▶ EXTRACTO DEL DOCUMENTO
=====
El año que no se agota

Alessandra Stoppa

El 20 de noviembre culmina el Jubileo de la Misericordia. Pero no se cierra «el trabajo para abrirnos a ella». El seguimiento al Papa, los migrantes que «reflejan quiénes somos», qué nos espera… Entrevista al Padre Mauro-Giuseppe Lepori, abad general de los Cistercienses

Una oveja adulta puede llegar a pesar cien kilos. Como una persona. «Llevarla a hombros supone un esfuerzo». El padre Mauro-Giuseppe Lepori desmonta cualquier visión romántica del Buen Pastor que, dejando las otras noventa y nueve para ir en busca de la que se había perdido, cuando la encuentra, «a lo mejor nos lo imaginamos como que se la echa sobre los hombros y se va silbando, dando brincos por el monte».
El realismo del Evangelio nos narra otra historia en la que los cuerpos tienen peso y el amor es concreto, sufre y fatiga por el otro, las palabras tienen valor y los gestos profundidad. «En esa oveja veo mi “pesadez”. O pienso en cuando los demás nos resultan pesados. Y, sin embargo, seguimos siendo amados». Somos perdonados y Otro nos carga sobre sus hombros y nos lleva. Así como Jesús, representado en un capitel de la Basílica de Vézelay, lleva a Judas que lo ha traicionado. Delante de este capitel, dijo el Papa Francisco: «Él cargaba con la gente tal como era y no como debía ser».
El 20 de noviembre culmina el Jubileo que empezó el pasado 8 de diciembre y en el mundo entero se cierran las Puertas Santas. No hay balance posible, pero en este diálogo el padre Lepori nos explica por qué el tiempo de gracia no se agota. Con la mirada fija en el Evangelio, lee el Año Santo como el “espacio” que Jesús creó entre él y la muchedumbre que lo asaltaba, cuando pidió a los discípulos hablar a la gente desde un barco algo distanciado de la orilla.

¿En qué sentido ese gesto de Jesús nos ayuda a comprender el tiempo dedicado a la misericordia?
=====
▶ ACCIÓN REQUERIDA
Reproduzca literalmente el pasaje de la entrevista sobre el Jubileo de la Misericordia, empezando por «El 20 de noviembre culmina el Jubileo que» y continuando hasta «a la misericordia?».
=====
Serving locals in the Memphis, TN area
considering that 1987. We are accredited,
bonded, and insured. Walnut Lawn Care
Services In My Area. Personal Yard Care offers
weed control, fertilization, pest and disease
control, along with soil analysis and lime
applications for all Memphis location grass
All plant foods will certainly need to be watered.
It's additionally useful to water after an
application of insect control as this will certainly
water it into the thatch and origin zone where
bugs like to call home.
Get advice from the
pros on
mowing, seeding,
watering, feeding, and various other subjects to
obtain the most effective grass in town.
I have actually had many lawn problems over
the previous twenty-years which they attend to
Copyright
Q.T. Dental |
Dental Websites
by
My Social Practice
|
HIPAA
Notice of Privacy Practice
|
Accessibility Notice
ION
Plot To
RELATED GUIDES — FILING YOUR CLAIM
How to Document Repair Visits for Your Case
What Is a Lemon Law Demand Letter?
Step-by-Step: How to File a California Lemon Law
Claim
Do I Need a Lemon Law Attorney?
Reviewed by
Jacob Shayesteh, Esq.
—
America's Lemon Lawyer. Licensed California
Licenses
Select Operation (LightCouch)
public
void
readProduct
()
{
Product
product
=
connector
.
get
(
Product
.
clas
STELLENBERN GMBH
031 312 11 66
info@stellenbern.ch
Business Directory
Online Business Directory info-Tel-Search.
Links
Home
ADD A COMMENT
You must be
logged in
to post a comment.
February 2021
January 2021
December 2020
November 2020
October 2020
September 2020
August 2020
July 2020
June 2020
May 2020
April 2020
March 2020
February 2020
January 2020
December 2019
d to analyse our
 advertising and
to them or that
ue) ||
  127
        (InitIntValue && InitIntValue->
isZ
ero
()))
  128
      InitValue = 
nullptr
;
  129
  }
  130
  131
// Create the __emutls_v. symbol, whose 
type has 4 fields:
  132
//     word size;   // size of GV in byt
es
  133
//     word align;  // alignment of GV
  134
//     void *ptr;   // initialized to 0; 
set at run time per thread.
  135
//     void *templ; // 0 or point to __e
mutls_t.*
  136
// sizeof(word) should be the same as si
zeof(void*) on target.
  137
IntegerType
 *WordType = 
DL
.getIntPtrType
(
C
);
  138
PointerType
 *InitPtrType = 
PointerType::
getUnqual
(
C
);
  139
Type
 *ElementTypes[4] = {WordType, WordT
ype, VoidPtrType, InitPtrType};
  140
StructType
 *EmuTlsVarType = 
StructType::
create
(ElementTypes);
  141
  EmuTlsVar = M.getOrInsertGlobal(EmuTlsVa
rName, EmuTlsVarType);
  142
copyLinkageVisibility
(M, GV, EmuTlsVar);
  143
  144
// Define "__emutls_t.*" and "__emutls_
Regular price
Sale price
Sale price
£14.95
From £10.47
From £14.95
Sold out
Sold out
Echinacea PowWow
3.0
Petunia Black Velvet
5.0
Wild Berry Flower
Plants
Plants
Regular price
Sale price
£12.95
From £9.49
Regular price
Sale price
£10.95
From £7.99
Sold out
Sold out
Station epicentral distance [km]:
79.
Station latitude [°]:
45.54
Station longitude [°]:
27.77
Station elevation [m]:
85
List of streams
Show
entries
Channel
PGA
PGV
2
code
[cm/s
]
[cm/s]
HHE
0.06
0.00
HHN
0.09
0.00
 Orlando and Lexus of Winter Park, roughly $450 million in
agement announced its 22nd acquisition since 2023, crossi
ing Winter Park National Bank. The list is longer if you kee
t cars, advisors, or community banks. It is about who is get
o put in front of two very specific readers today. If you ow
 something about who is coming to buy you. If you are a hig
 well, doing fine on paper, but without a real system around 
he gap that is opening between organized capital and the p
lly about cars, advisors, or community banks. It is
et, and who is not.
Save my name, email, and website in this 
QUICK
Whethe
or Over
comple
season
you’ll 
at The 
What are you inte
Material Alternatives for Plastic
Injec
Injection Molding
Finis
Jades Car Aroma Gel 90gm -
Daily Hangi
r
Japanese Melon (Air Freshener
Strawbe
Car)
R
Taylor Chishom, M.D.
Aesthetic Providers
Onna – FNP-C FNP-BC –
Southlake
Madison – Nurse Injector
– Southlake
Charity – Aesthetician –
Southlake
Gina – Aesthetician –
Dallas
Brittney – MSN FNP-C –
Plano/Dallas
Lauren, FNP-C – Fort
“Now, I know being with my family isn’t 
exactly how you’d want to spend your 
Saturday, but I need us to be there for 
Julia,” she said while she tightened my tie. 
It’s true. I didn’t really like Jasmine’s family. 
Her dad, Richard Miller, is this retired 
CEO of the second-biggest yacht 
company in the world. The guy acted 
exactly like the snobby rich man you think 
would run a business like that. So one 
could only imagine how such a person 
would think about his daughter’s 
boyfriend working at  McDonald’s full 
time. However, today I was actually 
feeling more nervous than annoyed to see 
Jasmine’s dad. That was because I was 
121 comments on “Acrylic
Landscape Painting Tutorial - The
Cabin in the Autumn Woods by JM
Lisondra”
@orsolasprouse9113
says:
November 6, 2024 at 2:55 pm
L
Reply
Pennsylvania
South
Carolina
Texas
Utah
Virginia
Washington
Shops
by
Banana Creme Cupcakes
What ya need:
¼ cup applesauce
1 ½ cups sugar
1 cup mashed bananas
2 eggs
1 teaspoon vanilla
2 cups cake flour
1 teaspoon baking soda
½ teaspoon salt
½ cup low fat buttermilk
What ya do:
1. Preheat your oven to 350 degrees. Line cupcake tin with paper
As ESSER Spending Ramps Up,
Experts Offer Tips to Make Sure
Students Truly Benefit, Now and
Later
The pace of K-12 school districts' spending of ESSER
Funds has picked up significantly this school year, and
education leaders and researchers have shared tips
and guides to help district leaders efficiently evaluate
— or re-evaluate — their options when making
=====
▶ SOLUCIÓN DE LA TAREA
El 20 de noviembre culmina el Jubileo que empezó el pasado 8 de diciembre y en el mundo entero se cierran las Puertas Santas. No hay balance posible, pero en este diálogo el padre Lepori nos explica por qué el tiempo de gracia no se agota. Con la mirada fija en el Evangelio, lee el Año Santo como el “espacio” que Jesús creó entre él y la muchedumbre que lo asaltaba, cuando pidió a los discípulos hablar a la gente desde un barco algo distanciado de la orilla.

¿En qué sentido ese gesto de Jesús nos ayuda a comprender el tiempo dedicado a la misericordia?